- Full name: Letizia Cicconcelli
- Born: 7 October 1999 (age 26)
- Height: 170 cm (5 ft 7 in)

Gymnastics career
- Discipline: Rhythmic gymnastics
- Country represented: Italy (2015-2021)
- Club: Faber Ginnastica Fabriano
- Head coach: Emanuela Maccarani
- Choreographer: Federica Bagnera
- Medal record
Representing Italy
Group Rhythmic Gymnastics
World Championships
| Gold medal – first place | 2018 Sofia | 3 Balls + 2 Ropes |
| Silver medal – second place | 2018 Sofia | Group All-around |
| Bronze medal – third place | 2018 Sofia | 5 Hoops |
| Bronze medal – third place | 2019 Baku | 3 Hoops + 4 Clubs |
European Championships
| Gold medal – first place | 2018 Guadalajara | 5 Hoops |
| Silver medal – second place | 2018 Guadalajara | Group All-around |
| Silver medal – second place | 2018 Guadalajara | 3 Balls + 2 Ropes |

= Letizia Cicconcelli =

Italian rhythmic gymnast

Letizia Cicconcelli (born 7 October 1999) is an Italian group rhythmic gymnast. A member of the national squad since 2015, she is the 2018 World Group All-around silver medalist and two-time European (2018) Group All-around silver medalist.

==Career==
===Junior===
She first appeared in Italian National team in 2013, when she was a member of a junior group which competed at the 2013 European Junior Championships and placed 6th in Group All-around and in 5 Hoops Final as well. A year later, she competed as individual at the 2014 European Junior Championships and took 6th place in Team competition together with teammates Maria Vilucchi, Arianna Malavasi and Ginevra Fiore Parrini. She was the most successful amongst them and qualified for both apparatus finals she competed with. She ended on 6th place with ball and 7th place with ribbon.

===Senior===
In 2015 she made her senior debut at Italian National Championships where she won the bronze medal in All-Around behind Veronica Bertolini and Alessia Russo. She earned a spot to compete at the 2015 World Championships in Stuttgart, Germany. She and her previously mentioned teammates took 14th place in the Team competition and she placed 52nd in Ribbon Qualifications.

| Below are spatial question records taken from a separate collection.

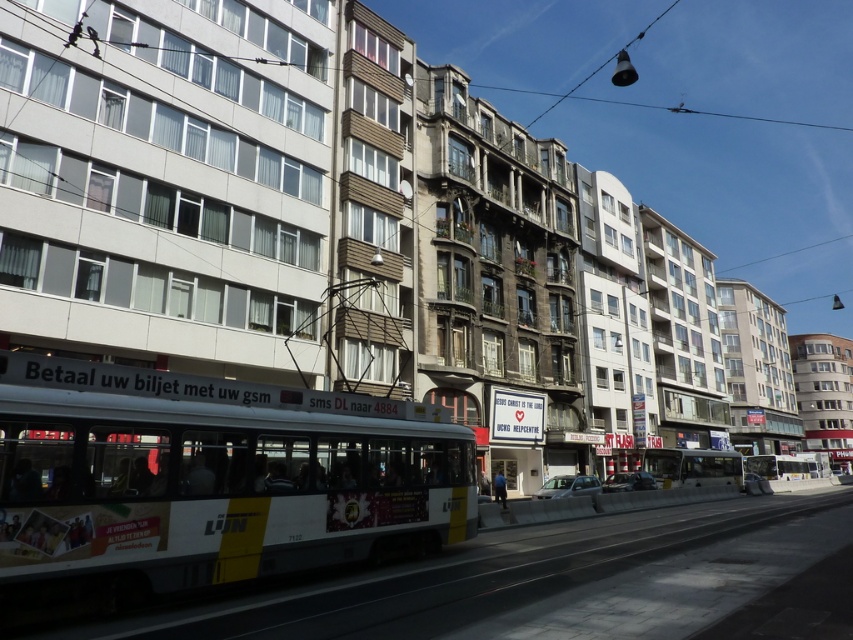
You are standing at the tram tracks and want to walk to the white glossy bus at center. Which direction should you go? Please answer with a single word like north, south, east, west, left, right, forward, backward, etc.

The white glossy bus at center is located at coordinates point (209, 480), so you should go forward to reach it.

You are a pedestrian standing on the sidewalk to the right of the tram. You see a white glossy bus at center and a white metallic bus at center. Which bus is closer to the tram tracks?

The white glossy bus at center is positioned on the left side of the white metallic bus at center, so it is closer to the tram tracks since it is on the left side of the other bus.

You are a city planner analyzing the layout of this urban street. You notice both the white glossy bus at center and the yellow metallic bus at center. Which one would require a narrower lane to accommodate its width?

The white glossy bus at center occupies less space than the yellow metallic bus at center, so it would require a narrower lane to accommodate its width.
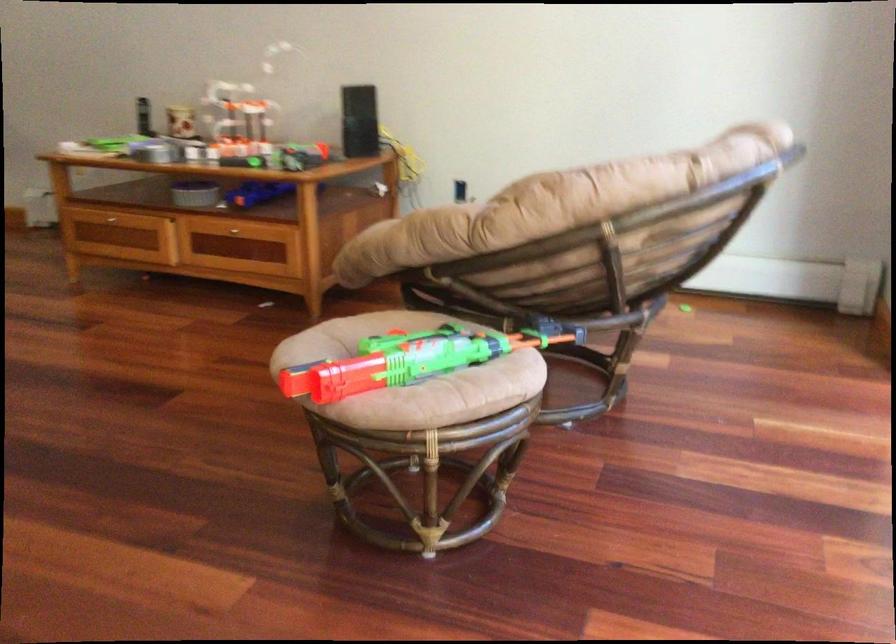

In 2016, she took the silver medal in All-around at Italian National Championships behind Veronica Bertolini. She also took bronze medal in Hoop Final and two silver medals in Ball and Ribbon Final.

In 2018, she joined Italian senior group and replaced injured Beatrice Tornatore at the 2018 European Championships in Guadalajara, Spain and won her first medals from this major international competition. Together with teammates Alessia Maurelli, Martina Centofanti, Agnese Duranti, Anna Basta and Martina Santandrea they won the silver medal in Group All-around and in 3 Balls + 2 Ropes Final, while they took the gold medal in 5 Hoops Final. Later that year they competed at the 2018 World Championships in Sofia, Bulgaria and won the gold medal in 3 Balls + 2 Ropes Final, silver in Group All-around and bronze in 5 Hoops Final. By placing in the top 3 in Group All-around they also qualified for the 2020 Summer Olympics in Tokyo, Japan.

In 2019, she and her group won the bronze medal in the 3 Hoops + 4 Clubs Final at the 2019 World Championships in Baku, Azerbaijan.

On 14 June 2021, she announced her retirement from competitive sport due to a back injury.